Sure am! I was just getting around to drafting up some questions for
biopython-dev, but I'm glad to receive some preemptive advice.

I just had a look at the stub in Bio/PhyloXML/__init__.py and
> Bio/PhyloXML/Parser.py on your github branch,
> http://github.com/etal/biopython/tree/phyloxml
>
> The convention we are following in Biopython for parsing functions is
> as follows:
> read(handle, ...) - returns a single object (e.g. a tree in your case)
> parse(handle, ...) - returns an iterator (e.g. returning multiple trees)
>
>
I noticed that; I'll change the Bio.PhyloXML.Parser.parse() stub to read()
and have it behave as expected.

The function currently allows either filenames or file handles as the source
because ElementTree.iterparse() also accepts either object as a source. The
read() function could "assert not isinstance(infile, str)", I guess...
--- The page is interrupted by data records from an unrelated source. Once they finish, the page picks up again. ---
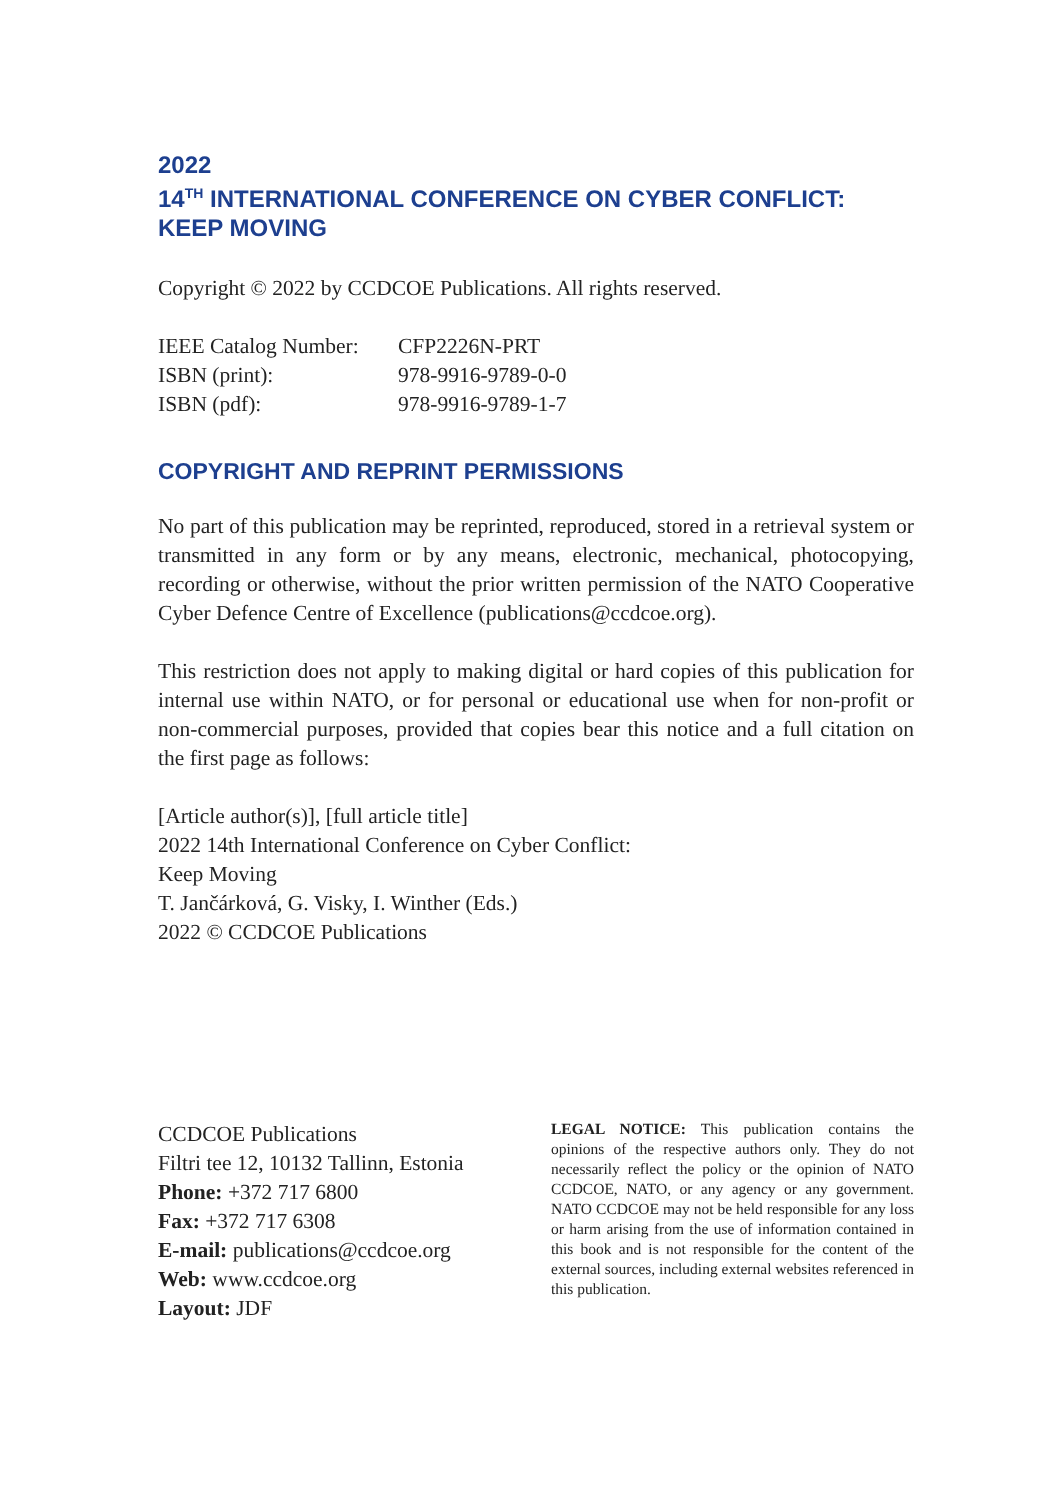2022
14<sup>TH</sup> INTERNATIONAL CONFERENCE ON CYBER CONFLICT:
KEEP MOVING
Copyright © 2022 by CCDCOE Publications. All rights reserved.
| IEEE Catalog Number: | CFP2226N-PRT |
| ISBN (print): | 978-9916-9789-0-0 |
| ISBN (pdf): | 978-9916-9789-1-7 |
COPYRIGHT AND REPRINT PERMISSIONS
No part of this publication may be reprinted, reproduced, stored in a retrieval system or transmitted in any form or by any means, electronic, mechanical, photocopying, recording or otherwise, without the prior written permission of the NATO Cooperative Cyber Defence Centre of Excellence (publications@ccdcoe.org).
This restriction does not apply to making digital or hard copies of this publication for internal use within NATO, or for personal or educational use when for non-profit or non-commercial purposes, provided that copies bear this notice and a full citation on the first page as follows:
[Article author(s)], [full article title]
2022 14th International Conference on Cyber Conflict:
Keep Moving
T. Jančárková, G. Visky, I. Winther (Eds.)
2022 © CCDCOE Publications
CCDCOE Publications
Filtri tee 12, 10132 Tallinn, Estonia
Phone: +372 717 6800
Fax: +372 717 6308
E-mail: publications@ccdcoe.org
Web: www.ccdcoe.org
Layout: JDF
LEGAL NOTICE: This publication contains the opinions of the respective authors only. They do not necessarily reflect the policy or the opinion of NATO CCDCOE, NATO, or any agency or any government. NATO CCDCOE may not be held responsible for any loss or harm arising from the use of information contained in this book and is not responsible for the content of the external sources, including external websites referenced in this publication.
The existing Java implementation in Forester/ATV has even more magic,
automatically performing Zip extraction if the given filename ends with
'.zip'. Since this looks like it will be a pretty common use case, at least
for big files, I thought it would be nice to also offer a wrapper function
that takes a filename and does the Right Thing -- that's what
__init__.read() does currently. Is there a precedent for this in Biopython?
The name should probably be something different; in the pdbtidy branch I
used load(), to match the Pickle module, since the wrapper function does
more than just parse or read a file.

So how about:

from Bio import PhyloXML
handle = open('somefile', 'r') # file-like object from any source
tree = PhyloXML.read(handle)

Equivalent to:

from Bio import PhyloXML
tree = PhyloXML.load('somefile') # DTRT for xml, zip, gz, ...?

Or, to be explicit, offer a read_zip or load_zip function. I'd leave well
enough alone, but the incantation to extract a character stream from a
single zipped file is kind of unintuitive, and one of the three example
files on phyloxml.org is already zipped. (I should really ask Christian
Zmasek about this to see if that's a real convention or not.)
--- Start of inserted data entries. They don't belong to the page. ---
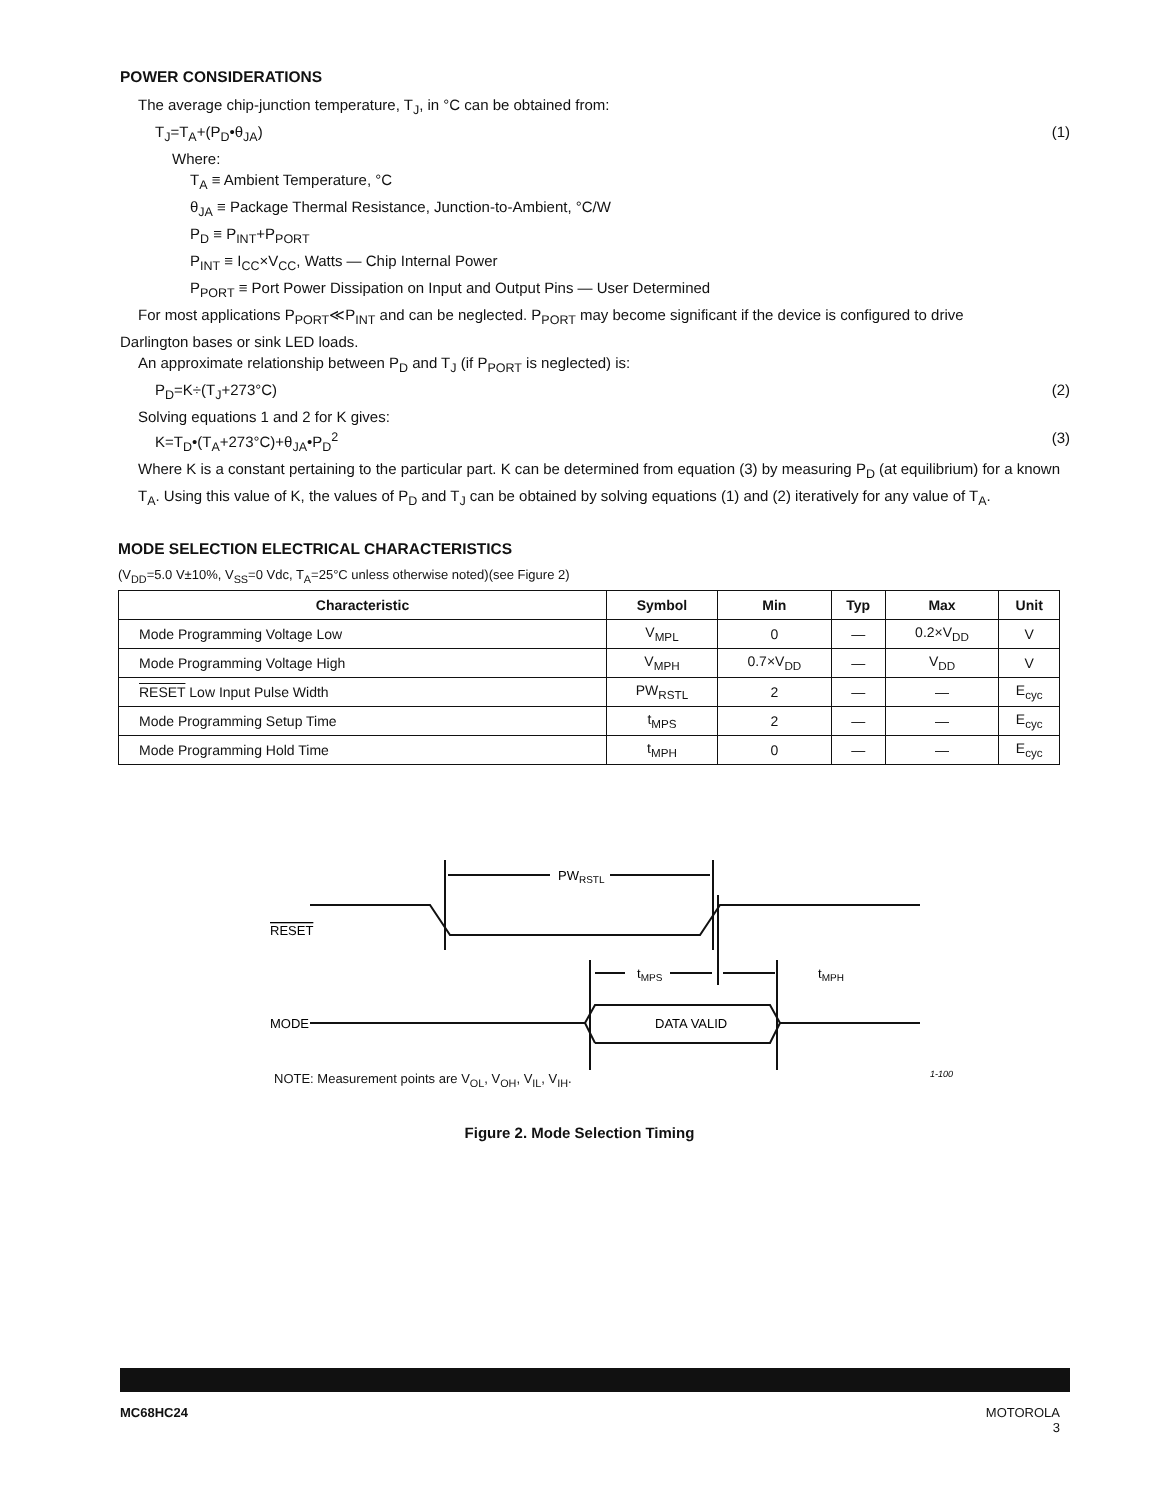POWER CONSIDERATIONS
The average chip-junction temperature, T<sub>J</sub>, in °C can be obtained from:
T<sub>J</sub>=T<sub>A</sub>+(P<sub>D</sub>•θ<sub>JA</sub>) (1)
Where:
T<sub>A</sub> ≡ Ambient Temperature, °C
θ<sub>JA</sub> ≡ Package Thermal Resistance, Junction-to-Ambient, °C/W
P<sub>D</sub> ≡ P<sub>INT</sub>+P<sub>PORT</sub>
P<sub>INT</sub> ≡ I<sub>CC</sub>×V<sub>CC</sub>, Watts — Chip Internal Power
P<sub>PORT</sub> ≡ Port Power Dissipation on Input and Output Pins — User Determined
For most applications P<sub>PORT</sub>≪P<sub>INT</sub> and can be neglected. P<sub>PORT</sub> may become significant if the device is configured to drive
Darlington bases or sink LED loads.
An approximate relationship between P<sub>D</sub> and T<sub>J</sub> (if P<sub>PORT</sub> is neglected) is:
P<sub>D</sub>=K÷(T<sub>J</sub>+273°C) (2)
Solving equations 1 and 2 for K gives:
K=T<sub>D</sub>•(T<sub>A</sub>+273°C)+θ<sub>JA</sub>•P<sub>D</sub><sup>2</sup> (3)
Where K is a constant pertaining to the particular part. K can be determined from equation (3) by measuring P<sub>D</sub> (at equilibrium) for a known T<sub>A</sub>. Using this value of K, the values of P<sub>D</sub> and T<sub>J</sub> can be obtained by solving equations (1) and (2) iteratively for any value of T<sub>A</sub>.
MODE SELECTION ELECTRICAL CHARACTERISTICS
(V<sub>DD</sub>=5.0 V±10%, V<sub>SS</sub>=0 Vdc, T<sub>A</sub>=25°C unless otherwise noted)(see Figure 2)
| Characteristic | Symbol | Min | Typ | Max | Unit |
| --- | --- | --- | --- | --- | --- |
| Mode Programming Voltage Low | V<sub>MPL</sub> | 0 | — | 0.2×V<sub>DD</sub> | V |
| Mode Programming Voltage High | V<sub>MPH</sub> | 0.7×V<sub>DD</sub> | — | V<sub>DD</sub> | V |
| RESET Low Input Pulse Width | PW<sub>RSTL</sub> | 2 | — | — | E<sub>cyc</sub> |
| Mode Programming Setup Time | t<sub>MPS</sub> | 2 | — | — | E<sub>cyc</sub> |
| Mode Programming Hold Time | t<sub>MPH</sub> | 0 | — | — | E<sub>cyc</sub> |
PWRSTL
RESET
tMPS
tMPH
MODE
DATA VALID
1-100
NOTE: Measurement points are V<sub>OL</sub>, V<sub>OH</sub>, V<sub>IL</sub>, V<sub>IH</sub>.
Figure 2. Mode Selection Timing
MC68HC24 MOTOROLA
3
P.S. Finally, a more general note about a possible "Bio.TreeIO"
> module. For simple Newick trees, a single file can contain one or more
> trees (e.g. from bootstrapping).  A tree can be split over multiple
> lines (but may be one long line), but multiple trees can be split up
> because they should all have a semicolon terminator.  For Nexus files,
> I'm not sure off hand if there can be more than one tree.  If you are
> going to use the Tree objects from Bio.Nexus, then we could provide a
> "Bio.TreeIO" module with read/parse/write methods coping with
> "newick", "nexus", "phyloxml" formats, all using the same tree
> objects.
>

OK, I'll give it a try. Brad recommended that I just get a simple PhyloXML
parser working first before attempting integration, but if some of Bio.Nexus
can be reused in that process, great. I'm about to go dark from the end of
this week until 3/31 (getting married, yaknow), but I'll fix all this code
when I get back and have access to git again.

Thanks for your help,
Eric